For me, it’s like asking me to tell you about a “bad” experience when a child met his first cousins for the first time. Or when two people in a family don’t get along, see eye to eye, or who don’t want to spend time with each other. Is this a “bad” experience”? Or just a part of the family experience?
Do half-siblings have to adore each other and share common interests in order to classify the meeting or relationship as a success? I think not. I think having access and being able to know these first-degree genetic relatives is their right, but bonding with them and defining these new relationships is then their choice. And for young children raised knowing their half-siblings, there is just no issue. These people are just their family members. Like other relatives, the ones they live nearest to, are most like-minded with, and share the most common interests with are the ones they are more likely to spend time with.

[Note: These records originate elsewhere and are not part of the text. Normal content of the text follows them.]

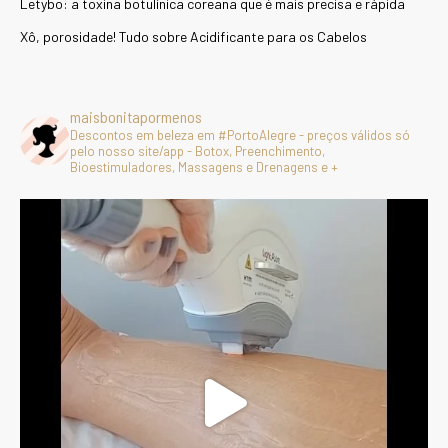
Letybo: a toxina botulínica coreana que é mais precisa e rápida
Xô, porosidade! Tudo sobre Acidificante para os Cabelos
maisbonitapormenos
Descontos em beleza em #PortoAlegre - preços válidos só
pelo nosso site/app - Botox, Preenchimento,
Bioestimuladores, Massagens e Drenagens e +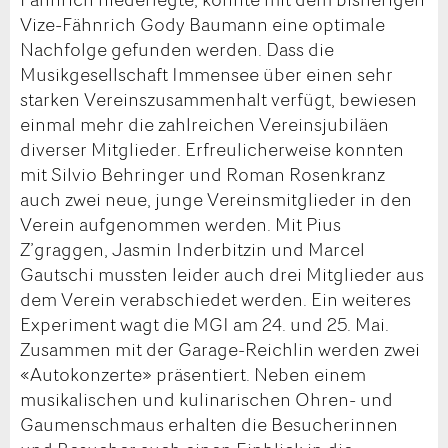
Vize-Fähnrich Gody Baumann eine optimale
Nachfolge gefunden werden. Dass die
Musikgesellschaft Immensee über einen sehr
starken Vereinszusammenhalt verfügt, bewiesen
einmal mehr die zahlreichen Vereinsjubiläen
diverser Mitglieder. Erfreulicherweise konnten
mit Silvio Behringer und Roman Rosenkranz
auch zwei neue, junge Vereinsmitglieder in den
Verein aufgenommen werden. Mit Pius
Z’graggen, Jasmin Inderbitzin und Marcel
Gautschi mussten leider auch drei Mitglieder aus
dem Verein verabschiedet werden. Ein weiteres
Experiment wagt die MGI am 24. und 25. Mai.
Zusammen mit der Garage-Reichlin werden zwei
«Autokonzerte» präsentiert. Neben einem
musikalischen und kulinarischen Ohren- und
Gaumenschmaus erhalten die Besucherinnen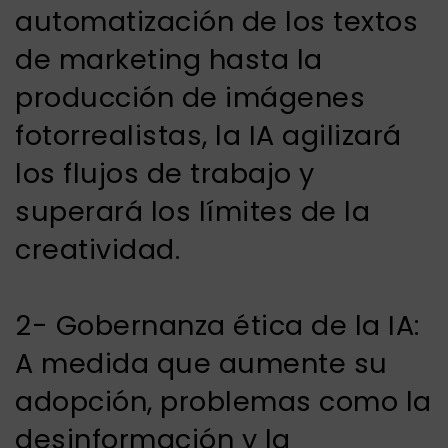
automatización de los textos
de marketing hasta la
producción de imágenes
fotorrealistas, la IA agilizará
los flujos de trabajo y
superará los límites de la
creatividad.
2- Gobernanza ética de la IA:
A medida que aumente su
adopción, problemas como la
desinformación y la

Some parents are concerned that a child under 18 might not be mature enough to handle this type of situation and therefore don’t tell their children about known half-siblings, wanting to wait until they are “old enough”. Some parents delay by waiting for their child to actually ask about half-siblings. We don’t wait for our children to be mature enough or to ask about their cousins or grandparents. Children take the meeting of half-siblings in stride, as it is no different than meeting any other relative, some of them they like more than others. Some they would rather spend time with, others — not so much. It’s very simple.

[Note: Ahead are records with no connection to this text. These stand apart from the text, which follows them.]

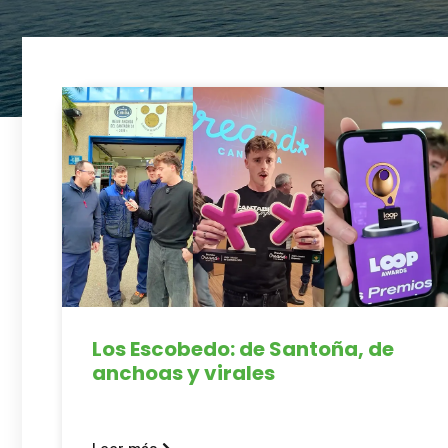
Los Escobedo: de Santoña, de
anchoas y virales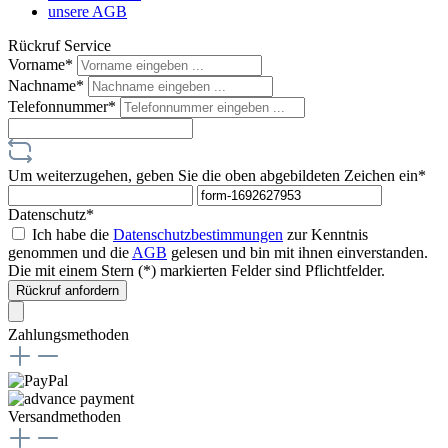
unsere AGB
Rückruf Service
Vorname*
Nachname*
Telefonnummer*
Um weiterzugehen, geben Sie die oben abgebildeten Zeichen ein*
Datenschutz*
Ich habe die
Datenschutzbestimmungen
zur Kenntnis
genommen und die
AGB
gelesen und bin mit ihnen einverstanden.
Die mit einem Stern (*) markierten Felder sind Pflichtfelder.
Rückruf anfordern
Zahlungsmethoden
Versandmethoden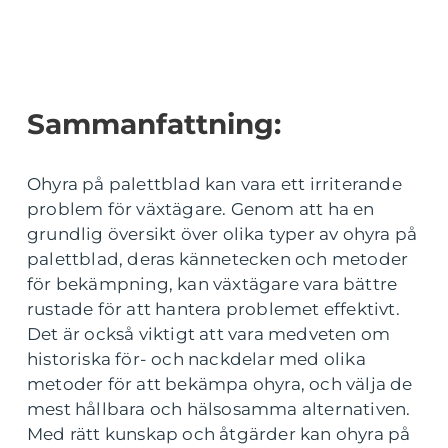
Sammanfattning:
Ohyra på palettblad kan vara ett irriterande
problem för växtägare. Genom att ha en
grundlig översikt över olika typer av ohyra på
palettblad, deras kännetecken och metoder
för bekämpning, kan växtägare vara bättre
rustade för att hantera problemet effektivt.
Det är också viktigt att vara medveten om
historiska för- och nackdelar med olika
metoder för att bekämpa ohyra, och välja de
mest hållbara och hälsosamma alternativen.
Med rätt kunskap och åtgärder kan ohyra på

Usually, it’s the parents who are much more likely to fret about how to define it all. When the parents move forward with meetings in a steady, joyful, and confident manner, the kids are likely to also view the meetings as positive. When parents interject their own fears or worries, or thoughts that these half-siblings are not legitimate “family”, this can throw unnecessary angst into the connections for the kids.
DNA Matters. Donor-conceived people have so much to learn about themselves from what they share with their half-siblings, as medical and psychological issues and abilities are often shared. These kids all received around 50% of their DNA from the same person, and while sharing DNA isn’t the only way to make a family, it is one way that shouldn’t be denied. Half-sibling connections can be celebrated as expanding your family can be a wonderful and enriching experience.